Vol. 3 Iss. 5
The Chemical Educator © 1998 Springer-Verlag New York, Inc. |
ISSN 1430-4171
S 1430-4171 (98) 05246-0
|
Fractals in Chemistry by A. Harrison. Oxford Chemistry Primers, Vol. 22, Oxford Science Publications, Oxford, 1995, ISBN 0-19-855767-1, 90 pp, UK price 5 pounds, 99 pp.
In the plethora of books devoted to fractals, this modest, primer-size book is a welcomed addition, filling in the long-overdue niche of presenting this topic to undergraduate chemistry students. Whereas these students are the primary target of this Oxford series, this book is of value to graduate students as well, not only in chemistry but in neighboring domains such as materials and polymers science, surface and colloid science, geochemistry, and physics.
The main aim of the book is to show the curious student, who has been accustomed to think of nature in terms of perfect geometry of flat planes, exact spheres, ideal pyramids, and so on, that nature is much more complex, and that fractal geometry offers an entry to the study of this complexity and of its effects. The direct relevance to the chemistry student in this area stems from the recognition that many heterogeneous processes are highly sensitive to the details of the geometry that defines the heterogeneity. A celebrated example is catalyst activity, which is intimately dictated by geometric details of a catalyst's structure. This is true for unsupported catalysts, for supported ones, and for the supports themselves. In some notable cases, such as zeolites and well-defined metal crystals, the problem of quantifying both the description of the morphology and its effects on activity is accessible by standard geometrical tools. However, unless special care is taken, production of supports, catalysts, and other materials results in structural disorder and complexity.
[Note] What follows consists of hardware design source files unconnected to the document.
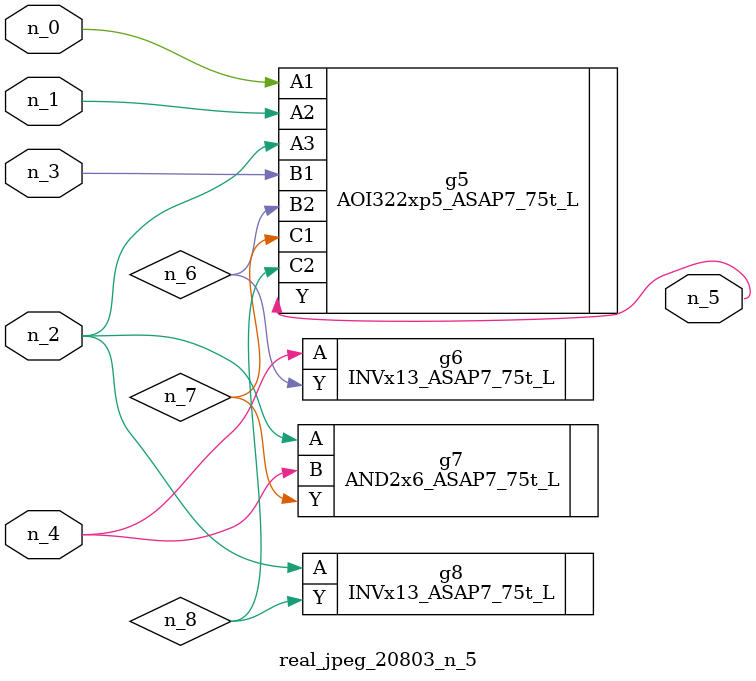
<source format=v>
module real_jpeg_20803_n_5 (n_4, n_0, n_1, n_2, n_3, n_5);

input n_4;
input n_0;
input n_1;
input n_2;
input n_3;

output n_5;

wire n_8;
wire n_6;
wire n_7;

AOI322xp5_ASAP7_75t_L g5 ( 
.A1(n_0),
.A2(n_1),
.A3(n_2),
.B1(n_3),
.B2(n_6),
.C1(n_7),
.C2(n_8),
.Y(n_5)
);

AND2x6_ASAP7_75t_L g7 ( 
.A(n_2),
.B(n_4),
.Y(n_7)
);

INVx13_ASAP7_75t_L g8 ( 
.A(n_2),
.Y(n_8)
);

INVx13_ASAP7_75t_L g6 ( 
.A(n_4),
.Y(n_6)
);


endmodule
</source>
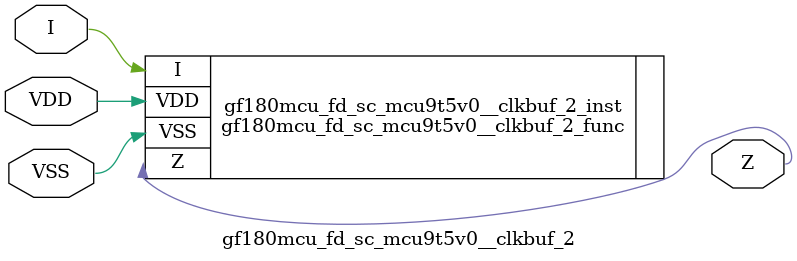
<source format=v>

module gf180mcu_fd_sc_mcu9t5v0__clkbuf_2( I, Z, VDD, VSS );
input I;
inout VDD, VSS;
output Z;

   `ifdef FUNCTIONAL  //  functional //

	gf180mcu_fd_sc_mcu9t5v0__clkbuf_2_func gf180mcu_fd_sc_mcu9t5v0__clkbuf_2_behav_inst(.I(I),.Z(Z),.VDD(VDD),.VSS(VSS));

   `else

	gf180mcu_fd_sc_mcu9t5v0__clkbuf_2_func gf180mcu_fd_sc_mcu9t5v0__clkbuf_2_inst(.I(I),.Z(Z),.VDD(VDD),.VSS(VSS));

	// spec_gates_begin


	// spec_gates_end



   specify

	// specify_block_begin

	// comb arc I --> Z
	 (I => Z) = (1.0,1.0);

	// specify_block_end

   endspecify

   `endif

endmodule

</source>
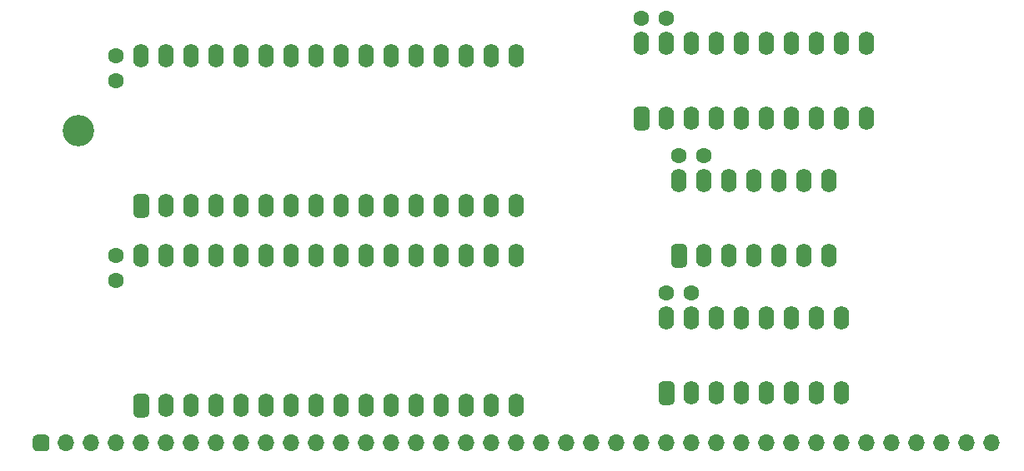
<source format=gbr>
%TF.GenerationSoftware,KiCad,Pcbnew,(5.1.9)-1*%
%TF.CreationDate,2021-02-14T12:45:00-08:00*%
%TF.ProjectId,rc-640k,72632d36-3430-46b2-9e6b-696361645f70,rev?*%
%TF.SameCoordinates,PX9157080PY9071968*%
%TF.FileFunction,Soldermask,Top*%
%TF.FilePolarity,Negative*%
%FSLAX46Y46*%
G04 Gerber Fmt 4.6, Leading zero omitted, Abs format (unit mm)*
G04 Created by KiCad (PCBNEW (5.1.9)-1) date 2021-02-14 12:45:00*
%MOMM*%
%LPD*%
G01*
G04 APERTURE LIST*
%ADD10O,1.700000X1.700000*%
%ADD11O,1.600000X2.400000*%
%ADD12C,1.600000*%
%ADD13C,3.200000*%
G04 APERTURE END LIST*
D10*
%TO.C,J1*%
X97790000Y1600200D03*
X95250000Y1600200D03*
X92710000Y1600200D03*
X90170000Y1600200D03*
X87630000Y1600200D03*
X85090000Y1600200D03*
X82550000Y1600200D03*
X80010000Y1600200D03*
X77470000Y1600200D03*
X74930000Y1600200D03*
X72390000Y1600200D03*
X69850000Y1600200D03*
X67310000Y1600200D03*
X64770000Y1600200D03*
X62230000Y1600200D03*
X59690000Y1600200D03*
X57150000Y1600200D03*
X54610000Y1600200D03*
X52070000Y1600200D03*
X49530000Y1600200D03*
X46990000Y1600200D03*
X44450000Y1600200D03*
X41910000Y1600200D03*
X39370000Y1600200D03*
X36830000Y1600200D03*
X34290000Y1600200D03*
X31750000Y1600200D03*
X29210000Y1600200D03*
X26670000Y1600200D03*
X24130000Y1600200D03*
X21590000Y1600200D03*
X19050000Y1600200D03*
X16510000Y1600200D03*
X13970000Y1600200D03*
X11430000Y1600200D03*
X8890000Y1600200D03*
X6350000Y1600200D03*
X3810000Y1600200D03*
G36*
G01*
X1695000Y750200D02*
X845000Y750200D01*
G75*
G02*
X420000Y1175200I0J425000D01*
G01*
X420000Y2025200D01*
G75*
G02*
X845000Y2450200I425000J0D01*
G01*
X1695000Y2450200D01*
G75*
G02*
X2120000Y2025200I0J-425000D01*
G01*
X2120000Y1175200D01*
G75*
G02*
X1695000Y750200I-425000J0D01*
G01*
G37*
%TD*%
D11*
%TO.C,U5*%
X66040000Y28270200D03*
X81280000Y20650200D03*
X68580000Y28270200D03*
X78740000Y20650200D03*
X71120000Y28270200D03*
X76200000Y20650200D03*
X73660000Y28270200D03*
X73660000Y20650200D03*
X76200000Y28270200D03*
X71120000Y20650200D03*
X78740000Y28270200D03*
X68580000Y20650200D03*
X81280000Y28270200D03*
G36*
G01*
X66440000Y19450200D02*
X65640000Y19450200D01*
G75*
G02*
X65240000Y19850200I0J400000D01*
G01*
X65240000Y21450200D01*
G75*
G02*
X65640000Y21850200I400000J0D01*
G01*
X66440000Y21850200D01*
G75*
G02*
X66840000Y21450200I0J-400000D01*
G01*
X66840000Y19850200D01*
G75*
G02*
X66440000Y19450200I-400000J0D01*
G01*
G37*
%TD*%
%TO.C,U1*%
X11430000Y40970200D03*
X49530000Y25730200D03*
X13970000Y40970200D03*
X46990000Y25730200D03*
X16510000Y40970200D03*
X44450000Y25730200D03*
X19050000Y40970200D03*
X41910000Y25730200D03*
X21590000Y40970200D03*
X39370000Y25730200D03*
X24130000Y40970200D03*
X36830000Y25730200D03*
X26670000Y40970200D03*
X34290000Y25730200D03*
X29210000Y40970200D03*
X31750000Y25730200D03*
X31750000Y40970200D03*
X29210000Y25730200D03*
X34290000Y40970200D03*
X26670000Y25730200D03*
X36830000Y40970200D03*
X24130000Y25730200D03*
X39370000Y40970200D03*
X21590000Y25730200D03*
X41910000Y40970200D03*
X19050000Y25730200D03*
X44450000Y40970200D03*
X16510000Y25730200D03*
X46990000Y40970200D03*
X13970000Y25730200D03*
X49530000Y40970200D03*
G36*
G01*
X11830000Y24530200D02*
X11030000Y24530200D01*
G75*
G02*
X10630000Y24930200I0J400000D01*
G01*
X10630000Y26530200D01*
G75*
G02*
X11030000Y26930200I400000J0D01*
G01*
X11830000Y26930200D01*
G75*
G02*
X12230000Y26530200I0J-400000D01*
G01*
X12230000Y24930200D01*
G75*
G02*
X11830000Y24530200I-400000J0D01*
G01*
G37*
%TD*%
%TO.C,U4*%
X64770000Y14300200D03*
X82550000Y6680200D03*
X67310000Y14300200D03*
X80010000Y6680200D03*
X69850000Y14300200D03*
X77470000Y6680200D03*
X72390000Y14300200D03*
X74930000Y6680200D03*
X74930000Y14300200D03*
X72390000Y6680200D03*
X77470000Y14300200D03*
X69850000Y6680200D03*
X80010000Y14300200D03*
X67310000Y6680200D03*
X82550000Y14300200D03*
G36*
G01*
X65170000Y5480200D02*
X64370000Y5480200D01*
G75*
G02*
X63970000Y5880200I0J400000D01*
G01*
X63970000Y7480200D01*
G75*
G02*
X64370000Y7880200I400000J0D01*
G01*
X65170000Y7880200D01*
G75*
G02*
X65570000Y7480200I0J-400000D01*
G01*
X65570000Y5880200D01*
G75*
G02*
X65170000Y5480200I-400000J0D01*
G01*
G37*
%TD*%
%TO.C,U3*%
X62230000Y42240200D03*
X85090000Y34620200D03*
X64770000Y42240200D03*
X82550000Y34620200D03*
X67310000Y42240200D03*
X80010000Y34620200D03*
X69850000Y42240200D03*
X77470000Y34620200D03*
X72390000Y42240200D03*
X74930000Y34620200D03*
X74930000Y42240200D03*
X72390000Y34620200D03*
X77470000Y42240200D03*
X69850000Y34620200D03*
X80010000Y42240200D03*
X67310000Y34620200D03*
X82550000Y42240200D03*
X64770000Y34620200D03*
X85090000Y42240200D03*
G36*
G01*
X62630000Y33420200D02*
X61830000Y33420200D01*
G75*
G02*
X61430000Y33820200I0J400000D01*
G01*
X61430000Y35420200D01*
G75*
G02*
X61830000Y35820200I400000J0D01*
G01*
X62630000Y35820200D01*
G75*
G02*
X63030000Y35420200I0J-400000D01*
G01*
X63030000Y33820200D01*
G75*
G02*
X62630000Y33420200I-400000J0D01*
G01*
G37*
%TD*%
%TO.C,U2*%
X11430000Y20650200D03*
X49530000Y5410200D03*
X13970000Y20650200D03*
X46990000Y5410200D03*
X16510000Y20650200D03*
X44450000Y5410200D03*
X19050000Y20650200D03*
X41910000Y5410200D03*
X21590000Y20650200D03*
X39370000Y5410200D03*
X24130000Y20650200D03*
X36830000Y5410200D03*
X26670000Y20650200D03*
X34290000Y5410200D03*
X29210000Y20650200D03*
X31750000Y5410200D03*
X31750000Y20650200D03*
X29210000Y5410200D03*
X34290000Y20650200D03*
X26670000Y5410200D03*
X36830000Y20650200D03*
X24130000Y5410200D03*
X39370000Y20650200D03*
X21590000Y5410200D03*
X41910000Y20650200D03*
X19050000Y5410200D03*
X44450000Y20650200D03*
X16510000Y5410200D03*
X46990000Y20650200D03*
X13970000Y5410200D03*
X49530000Y20650200D03*
G36*
G01*
X11830000Y4210200D02*
X11030000Y4210200D01*
G75*
G02*
X10630000Y4610200I0J400000D01*
G01*
X10630000Y6210200D01*
G75*
G02*
X11030000Y6610200I400000J0D01*
G01*
X11830000Y6610200D01*
G75*
G02*
X12230000Y6210200I0J-400000D01*
G01*
X12230000Y4610200D01*
G75*
G02*
X11830000Y4210200I-400000J0D01*
G01*
G37*
%TD*%
D12*
%TO.C,C5*%
X66040000Y30810200D03*
X68540000Y30810200D03*
%TD*%
%TO.C,C4*%
X64770000Y16840200D03*
X67270000Y16840200D03*
%TD*%
%TO.C,C3*%
X62230000Y44780200D03*
X64730000Y44780200D03*
%TD*%
%TO.C,C2*%
X8890000Y18150200D03*
X8890000Y20650200D03*
%TD*%
%TO.C,C1*%
X8890000Y38470200D03*
X8890000Y40970200D03*
%TD*%
D13*
%TO.C,*%
X5080000Y33350200D03*
%TD*%
M02*

</source>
In industry and in the laboratory, these are actually the majority of cases, leading to questions such as: what is the meaning of surface area when, for convoluted surfaces, it depends on the size of the yardstick molecule used to determine the surface area?
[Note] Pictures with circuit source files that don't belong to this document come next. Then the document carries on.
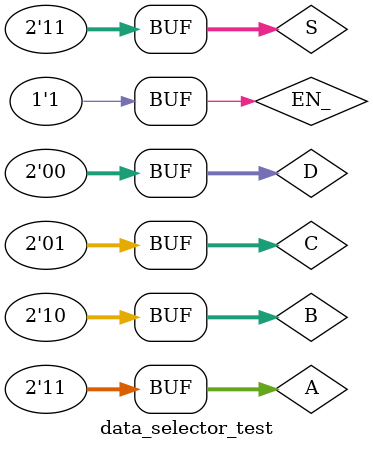
<source format=v>
`timescale 1ns / 1ps


module data_selector_test(
        );
    reg [1:0] A,B,C,D,S;
    reg EN_;
    wire [1:0] Y;
    
    data_selector uut(         
        .A(A),
        .B(B),
        .C(C),
        .D(D),
        .EN_(EN_),
        .S(S),
        .Y(Y)
    );
    
    initial 
    begin
        EN_=0;A=2'b00;B=2'b00;C=2'b00;D=2'b00;S=2'b00;     
    end
    initial
    begin
        #200; EN_=1;A=2'b00;B=2'b01;C=2'b10;D=2'b11;S=2'b01;
        #200; EN_=0;A=2'b00;B=2'b01;C=2'b10;D=2'b11;S=2'b00;
        #200; EN_=0;A=2'b11;B=2'b10;C=2'b01;D=2'b00;S=2'b00;
        #200; EN_=0;A=2'b00;B=2'b01;C=2'b10;D=2'b11;S=2'b01;
        #200; EN_=0;A=2'b11;B=2'b10;C=2'b01;D=2'b00;S=2'b01;
        #200; EN_=0;A=2'b00;B=2'b01;C=2'b10;D=2'b11;S=2'b10;
        #200; EN_=0;A=2'b11;B=2'b10;C=2'b01;D=2'b00;S=2'b10;        
        #200; EN_=0;A=2'b00;B=2'b01;C=2'b10;D=2'b11;S=2'b11;
        #200; EN_=0;A=2'b11;B=2'b10;C=2'b01;D=2'b00;S=2'b11;
        #200; EN_=1;A=2'b11;B=2'b10;C=2'b01;D=2'b00;S=2'b11; 
    end        
endmodule

</source>
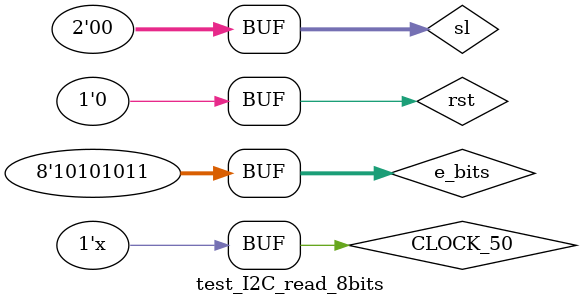
<source format=v>
module test_I2C_read_8bits();
  reg [7:0]e_bits;
  wire SDA;
  wire SCL;
  wire clk;
  wire [7:0]data_wr;
  wire [7:0]data_rd;
  reg rst;
  reg CLOCK_50;
  reg [1:0]sl;
  initial begin
    e_bits = 8'b10101011;
    rst = 1;
    sl = 2'b00;
    CLOCK_50 = 1;
    #100 rst = 0;
  end
  always begin
    #50 CLOCK_50 = ~CLOCK_50;
  end
  xung x1(.CLOCK_50(CLOCK_50), .clk(clk), .rst(rst), .sl(sl));
  I2C_master m1(.clk(clk), .rst(rst), .e_bits(e_bits), .data_rd(data_rd), .SCL(SCL), .SDA(SDA));
  I2C_slave s1(.SDA(SDA), .SCL(SCL), .data_wr(data_wr));
endmodule
  
</source>
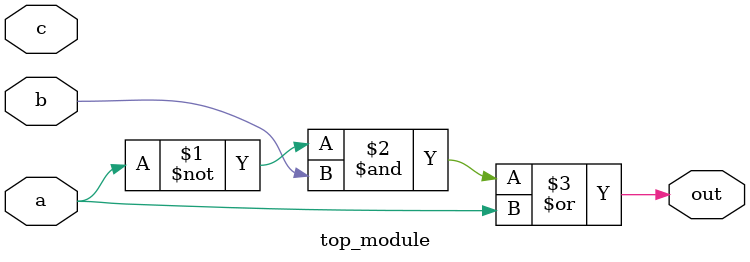
<source format=sv>
module top_module(
    input a, 
    input b,
    input c,
    output out
);

assign out = (~a & b) | a;

endmodule

</source>
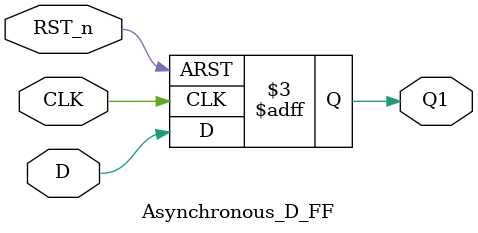
<source format=v>
`timescale 1ns / 1ps

module Asynchronous_D_FF(CLK,D,RST_n,Q1 );
    input CLK;
    input D;
    input RST_n;
    output reg Q1;
   always@(posedge RST_n or negedge CLK)
   //always@(posedge RST_n or posedge CLK)
    begin
    if(RST_n==1)
    Q1<=0;
    else
    Q1<=D; 
    end
endmodule

</source>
It must be stated clearly that by no means, and rightly so, does Harrison propose that fractal geometry is the general, ultimate solution to structural problems in chemistry; but it is proposed that by adopting and adapting some concepts of fractal geometry, one can illuminate heterogeneous chemistry from a new angle, and provide hitherto unattainable insights on the sensitivity of reactivity to the details of structure in its broadest sense. Indeed it is perhaps in order to comment now on what can and what cannot be claimed by fractal analysis of experimental data from the practical point of view.
Fractal analysis is a tool with which one analyzes how a given property of matter, either extensive (e.g., absolute surface area) or intensive (e.g., density), changes with the resolution of its measurement. In that sense, fractal analysis is a resolution analysis. Such is proven practically useful if a simple relation between property and resolution emerges, allowing both the condensation of data into few parameters and some finite range of predictability. It has been an empirical observation, the roots of which are yet an enigma, that in many cases the scaling relation that is obtained takes the form of a simple power law of the form
where b is a constant that defines the sensitivity to resolution changes. Often then, the exponent has been further interpreted in terms of a simple function of the fractal dimension. Such further interpretation is not always needed, but it has helped researchers to link experimental observations to simulations and to theoretical approaches that have fractal structures at their base. And again, while this power-law scaling relation is not necessarily the only one of interest, it is the focus of this Primer because it has been observed in a wide range of materials, processes, and reactions. A practice has emerged in the scientific literature that whenever one encounters such an empirical relation, one often terms it a "fractal scaling relation." Indeed, the main feature of fractal geometry that made it a priori attractive for approaching the problems of structural complexity has been the resemblance of theoretical objects generated by fractal geometry algorithms to many cases of realistic disorder found in the material world. In particular, the shapes of these objects are characterized by self-similarity, namely by invariance to transformation of scale.
Yet one must stress the clear distinction between the teaching of fractal geometry as a theoretical mathematical tool, and the experimentally observed power laws which have been interpreted in terms of fractal objects. In the former, one should have the scaling relation over very many orders of magnitude (in fact, an infinite number of orders); in practice, however, one usually observes about one order of magnitude, maybe two, rarely spanning beyond it. These limited range is the outcome of the dictates of lower and upper cutoffs inherent in any real system. Is it then justified to call such objects fractal? It is an open debate. The view of this reviewer is that yes, the benefits of analyzing complex structures in terms of a resolution analysis, and in terms of a resulting limited-range power law, greatly outweigh the demands of mathematical rigor. Thus fractal geometry, in its more relaxed and imperfect practical form, has greatly facilitated the revolution in contemporary heterogeneous chemistry which, at last, has embraced the so-called pathological structures as a legitimate child. This revolution is clearly and concisely explained by Harrison in this book, which I highly recommend not only for the bookshelf of practitioners of heterogeneous chemistry, but also to be read and taught.